(PASSAGE FOR REVIEW):
□ □ □ □ □

Main content area

Changes in rhizosphere bacterial gene expression following glyphosate treatment

Newman, Molli M., Lorenz, Nicola, Hoilett, Nigel, Lee, Nathan R., Dick, Richard P., Liles, Mark R., Ramsier, Cliff, Kloepper, Joseph W.
The Science of the total environment 2016 v.553 pp. 32-41
Glycine max, RNA, Zea mays, agrochemicals, amino acid metabolism, bacteria, bacterial communities, biomarkers, carbohydrate metabolism, community structure, corn, fungi, gene expression, gene expression regulation, glyphosate, greenhouse production, iron, microbial activity, nitrogen, nutrients, phospholipid fatty acids, phosphorus, potassium, rhizosphere, sequence analysis, soil, soil microorganisms, soybeans, United States
In commercial agriculture, populations and interactions of rhizosphere microflora are potentially affected by the use of specific agrichemicals, possibly by affecting gene expression in these organisms. To investigate this, we examined changes in bacterial gene expression within the rhizosphere of glyphosate-tolerant corn (Zea mays) and soybean (Glycine max) in response to long-term glyphosate (PowerMAX™, Monsanto Company, MO, USA) treatment. A long-term glyphosate application study was carried out using rhizoboxes under greenhouse conditions with soil previously having no history of glyphosate exposure. Rhizosphere soil was collected from the rhizoboxes after four growing periods. Soil microbial community composition was analyzed using microbial phospholipid fatty acid (PLFA) analysis. Total RNA was extracted from rhizosphere soil, and samples were analyzed using RNA-Seq analysis. A total of 20–28 million bacterial sequences were obtained for each sample. Transcript abundance was compared between control and glyphosate-treated samples using edgeR. Overall rhizosphere bacterial metatranscriptomes were dominated by transcripts related to RNA and carbohydrate metabolism. We identified 67 differentially expressed bacterial transcripts from the rhizosphere. Transcripts downregulated following glyphosate treatment involved carbohydrate and amino acid metabolism, and upregulated transcripts involved protein metabolism and respiration. Additionally, bacterial transcripts involving nutrients, including iron, nitrogen, phosphorus, and potassium, were also affected by long-term glyphosate application. Overall, most bacterial and all fungal PLFA biomarkers decreased after glyphosate treatment compared to the control. These results demonstrate that long-term glyphosate use can affect rhizosphere bacterial activities and potentially shift bacterial community composition favoring more glyphosate-tolerant bacteria.

□ □ □ □ □

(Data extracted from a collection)

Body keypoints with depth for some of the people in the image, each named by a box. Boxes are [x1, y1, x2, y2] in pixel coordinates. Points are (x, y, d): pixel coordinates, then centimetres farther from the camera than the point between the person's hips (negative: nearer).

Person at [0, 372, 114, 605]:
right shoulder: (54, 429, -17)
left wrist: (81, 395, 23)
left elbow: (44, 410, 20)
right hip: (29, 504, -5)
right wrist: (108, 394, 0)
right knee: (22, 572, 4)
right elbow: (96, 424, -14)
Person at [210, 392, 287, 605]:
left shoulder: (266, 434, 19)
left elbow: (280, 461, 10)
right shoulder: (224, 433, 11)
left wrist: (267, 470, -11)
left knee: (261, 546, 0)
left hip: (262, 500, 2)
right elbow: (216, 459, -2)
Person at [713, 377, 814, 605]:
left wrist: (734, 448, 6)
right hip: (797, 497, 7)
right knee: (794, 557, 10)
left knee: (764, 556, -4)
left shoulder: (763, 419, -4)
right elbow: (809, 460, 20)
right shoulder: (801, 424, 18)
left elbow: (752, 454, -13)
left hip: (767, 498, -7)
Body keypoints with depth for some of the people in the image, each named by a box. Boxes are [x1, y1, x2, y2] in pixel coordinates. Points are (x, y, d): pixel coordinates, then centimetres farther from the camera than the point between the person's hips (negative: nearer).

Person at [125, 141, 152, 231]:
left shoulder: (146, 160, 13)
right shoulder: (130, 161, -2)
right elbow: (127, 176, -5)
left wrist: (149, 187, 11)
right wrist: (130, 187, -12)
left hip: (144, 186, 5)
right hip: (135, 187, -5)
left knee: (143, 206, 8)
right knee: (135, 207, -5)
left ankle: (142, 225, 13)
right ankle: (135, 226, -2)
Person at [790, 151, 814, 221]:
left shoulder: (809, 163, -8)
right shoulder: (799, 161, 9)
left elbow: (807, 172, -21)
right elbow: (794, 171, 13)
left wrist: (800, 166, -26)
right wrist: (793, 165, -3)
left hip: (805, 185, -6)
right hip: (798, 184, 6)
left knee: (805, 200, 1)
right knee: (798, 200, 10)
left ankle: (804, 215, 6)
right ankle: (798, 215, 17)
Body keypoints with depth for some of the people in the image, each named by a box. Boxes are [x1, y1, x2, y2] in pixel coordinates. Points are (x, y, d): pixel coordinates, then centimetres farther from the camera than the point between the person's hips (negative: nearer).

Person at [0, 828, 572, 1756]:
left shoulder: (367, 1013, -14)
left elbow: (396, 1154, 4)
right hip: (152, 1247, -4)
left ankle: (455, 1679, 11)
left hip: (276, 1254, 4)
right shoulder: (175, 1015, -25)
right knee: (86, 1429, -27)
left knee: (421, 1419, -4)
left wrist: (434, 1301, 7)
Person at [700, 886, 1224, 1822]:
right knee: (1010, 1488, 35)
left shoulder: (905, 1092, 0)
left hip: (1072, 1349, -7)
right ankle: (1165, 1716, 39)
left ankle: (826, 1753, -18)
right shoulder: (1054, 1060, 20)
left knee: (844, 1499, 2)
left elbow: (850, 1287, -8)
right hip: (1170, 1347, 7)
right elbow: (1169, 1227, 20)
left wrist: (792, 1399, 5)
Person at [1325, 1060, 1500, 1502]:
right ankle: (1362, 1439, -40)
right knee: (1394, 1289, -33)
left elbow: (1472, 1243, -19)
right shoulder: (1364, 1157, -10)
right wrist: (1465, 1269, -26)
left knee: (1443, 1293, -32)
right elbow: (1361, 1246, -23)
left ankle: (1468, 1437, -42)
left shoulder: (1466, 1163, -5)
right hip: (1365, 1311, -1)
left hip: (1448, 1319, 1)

□ □ □ □ □

(WORK INSTRUCTION 1): According to the glyphosate abstract, why did the researchers examine changes in bacterial gene expression in the rhizosphere of glyphosate-tolerant corn and soybean?
(WORK INSTRUCTION 2): How many differentially expressed bacterial transcripts from the rhizosphere does the glyphosate abstract report?

(EXERCISE ANSWER 1): In commercial agriculture, specific agrichemicals may affect the populations and interactions of rhizosphere microflora, possibly by affecting their gene expression. The researchers examined gene expression changes under long-term glyphosate treatment to investigate this.

(EXERCISE ANSWER 2): 67